Man könne vielleicht internationale Gutachten über die Pariser Vorschläge anregen, evtl. auch schon jetzt an den Völkerbund appellieren, vielleicht auch an Amerika. Durch solche Maßnahmen würde unsere Geste wirksam verstärkt werden. Die Verhandlungen dürften nicht abbrechen. Daher müsse der Außenminister im Amt bleiben. Vor der Konferenz in London müßten Kongresse der Gewerkschaften, der Industrie und der Beamtenschaft in den Vordergrund geschoben werden, um die Atmosphäre für London vorzubereiten.

Reichsminister Giesberts spricht sich gegen den Rücktritt des Ministers Simons aus.

Reichsminister Dr. Simons ist gegen den Rücktritt des Kabinetts, hält aber den seinigen nach wie vor für nötig.

Reichsminister Dr. Geßler hält den Rücktritt des Kabinetts wie den des Außenministers für verfrüht.

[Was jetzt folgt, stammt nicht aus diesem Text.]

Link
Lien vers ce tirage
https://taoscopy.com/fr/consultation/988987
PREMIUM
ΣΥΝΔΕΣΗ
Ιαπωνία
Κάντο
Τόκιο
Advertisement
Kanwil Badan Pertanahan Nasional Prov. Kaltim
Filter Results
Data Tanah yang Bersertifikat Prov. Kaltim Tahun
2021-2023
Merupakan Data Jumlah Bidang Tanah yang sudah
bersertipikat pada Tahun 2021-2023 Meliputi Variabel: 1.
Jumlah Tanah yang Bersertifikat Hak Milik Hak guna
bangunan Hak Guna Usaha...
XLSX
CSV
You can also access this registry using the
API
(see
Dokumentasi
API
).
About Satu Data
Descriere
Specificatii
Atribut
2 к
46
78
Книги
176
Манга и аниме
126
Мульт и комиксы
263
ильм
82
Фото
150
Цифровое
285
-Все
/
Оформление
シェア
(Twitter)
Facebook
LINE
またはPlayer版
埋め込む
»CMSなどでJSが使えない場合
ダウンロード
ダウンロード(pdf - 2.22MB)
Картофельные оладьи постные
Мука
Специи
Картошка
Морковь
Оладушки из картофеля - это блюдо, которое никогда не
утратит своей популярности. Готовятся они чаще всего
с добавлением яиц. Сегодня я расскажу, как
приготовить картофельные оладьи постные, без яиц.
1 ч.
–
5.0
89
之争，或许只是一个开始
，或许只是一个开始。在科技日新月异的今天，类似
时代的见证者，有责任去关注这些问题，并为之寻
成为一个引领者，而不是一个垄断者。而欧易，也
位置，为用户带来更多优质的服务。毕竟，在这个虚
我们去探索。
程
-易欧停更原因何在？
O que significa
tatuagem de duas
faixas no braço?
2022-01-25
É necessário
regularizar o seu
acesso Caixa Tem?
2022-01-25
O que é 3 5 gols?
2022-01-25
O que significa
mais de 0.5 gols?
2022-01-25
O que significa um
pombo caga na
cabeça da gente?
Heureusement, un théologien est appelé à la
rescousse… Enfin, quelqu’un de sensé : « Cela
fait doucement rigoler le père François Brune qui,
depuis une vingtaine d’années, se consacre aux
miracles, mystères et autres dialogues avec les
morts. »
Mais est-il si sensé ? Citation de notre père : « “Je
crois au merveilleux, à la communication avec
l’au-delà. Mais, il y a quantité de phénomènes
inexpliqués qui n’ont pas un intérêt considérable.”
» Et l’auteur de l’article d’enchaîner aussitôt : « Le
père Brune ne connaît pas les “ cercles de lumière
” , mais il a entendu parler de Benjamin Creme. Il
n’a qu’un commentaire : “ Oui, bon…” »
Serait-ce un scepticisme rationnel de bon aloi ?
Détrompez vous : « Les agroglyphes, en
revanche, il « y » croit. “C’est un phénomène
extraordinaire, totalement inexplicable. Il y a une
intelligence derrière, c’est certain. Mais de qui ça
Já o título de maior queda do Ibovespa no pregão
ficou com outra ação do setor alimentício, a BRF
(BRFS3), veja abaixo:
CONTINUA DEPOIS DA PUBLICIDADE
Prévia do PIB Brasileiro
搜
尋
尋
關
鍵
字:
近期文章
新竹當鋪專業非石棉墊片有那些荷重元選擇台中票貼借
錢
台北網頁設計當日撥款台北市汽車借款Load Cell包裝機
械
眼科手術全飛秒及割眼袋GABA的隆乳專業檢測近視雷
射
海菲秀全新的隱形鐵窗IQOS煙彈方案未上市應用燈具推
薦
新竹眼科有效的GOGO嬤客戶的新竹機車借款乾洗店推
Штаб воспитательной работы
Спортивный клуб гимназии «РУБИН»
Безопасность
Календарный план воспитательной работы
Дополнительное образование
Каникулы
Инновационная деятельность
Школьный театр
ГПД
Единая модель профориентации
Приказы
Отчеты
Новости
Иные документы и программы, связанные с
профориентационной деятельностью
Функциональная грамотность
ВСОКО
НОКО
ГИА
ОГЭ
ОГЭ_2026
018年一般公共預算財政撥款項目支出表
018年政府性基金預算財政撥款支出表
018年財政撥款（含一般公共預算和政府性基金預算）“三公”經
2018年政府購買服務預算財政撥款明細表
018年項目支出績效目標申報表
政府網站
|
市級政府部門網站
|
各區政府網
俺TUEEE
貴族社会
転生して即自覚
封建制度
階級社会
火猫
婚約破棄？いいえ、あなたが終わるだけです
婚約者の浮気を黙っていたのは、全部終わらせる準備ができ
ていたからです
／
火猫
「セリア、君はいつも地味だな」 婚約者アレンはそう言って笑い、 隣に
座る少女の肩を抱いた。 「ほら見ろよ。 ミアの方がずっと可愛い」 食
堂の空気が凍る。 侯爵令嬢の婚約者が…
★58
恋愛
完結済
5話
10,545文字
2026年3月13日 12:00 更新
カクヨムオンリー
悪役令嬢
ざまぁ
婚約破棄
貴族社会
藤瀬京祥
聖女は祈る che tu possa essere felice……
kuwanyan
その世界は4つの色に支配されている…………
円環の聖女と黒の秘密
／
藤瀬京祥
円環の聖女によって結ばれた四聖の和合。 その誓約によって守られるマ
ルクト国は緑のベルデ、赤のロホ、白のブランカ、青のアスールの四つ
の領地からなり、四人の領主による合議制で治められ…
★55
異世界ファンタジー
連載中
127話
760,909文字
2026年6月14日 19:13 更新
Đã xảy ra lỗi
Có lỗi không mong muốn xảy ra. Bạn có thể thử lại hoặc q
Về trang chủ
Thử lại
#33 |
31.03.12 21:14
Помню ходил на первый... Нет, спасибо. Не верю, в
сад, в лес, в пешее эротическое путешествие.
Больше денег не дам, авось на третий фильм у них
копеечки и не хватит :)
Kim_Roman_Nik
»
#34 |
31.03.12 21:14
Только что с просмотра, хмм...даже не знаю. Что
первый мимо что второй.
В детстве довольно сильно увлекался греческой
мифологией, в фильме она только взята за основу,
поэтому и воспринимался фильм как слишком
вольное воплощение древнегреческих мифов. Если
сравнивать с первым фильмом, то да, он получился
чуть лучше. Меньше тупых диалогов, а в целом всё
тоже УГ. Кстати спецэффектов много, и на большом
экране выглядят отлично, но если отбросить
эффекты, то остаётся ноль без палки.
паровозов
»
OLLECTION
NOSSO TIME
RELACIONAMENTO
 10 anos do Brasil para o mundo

Der Herr Reichspräsident empfiehlt, in der Reichstagsrede des Außenministers noch besonders hervorzuheben, daß die Ausfuhrabgabe bei den Arbeitern als ungeheuerlich empfunden wird. Auch die Neutralen würden durch sie betroffen, vielleicht könne man sie zu einem Schritt in dieser Beziehung veranlassen7.

7

Zur Rede Simons vor dem RT am 1.2.1921 s. RT-Bd. 347, S. 2299  ff.

Die Aussprache über die Ententenote wird hiermit geschlossen.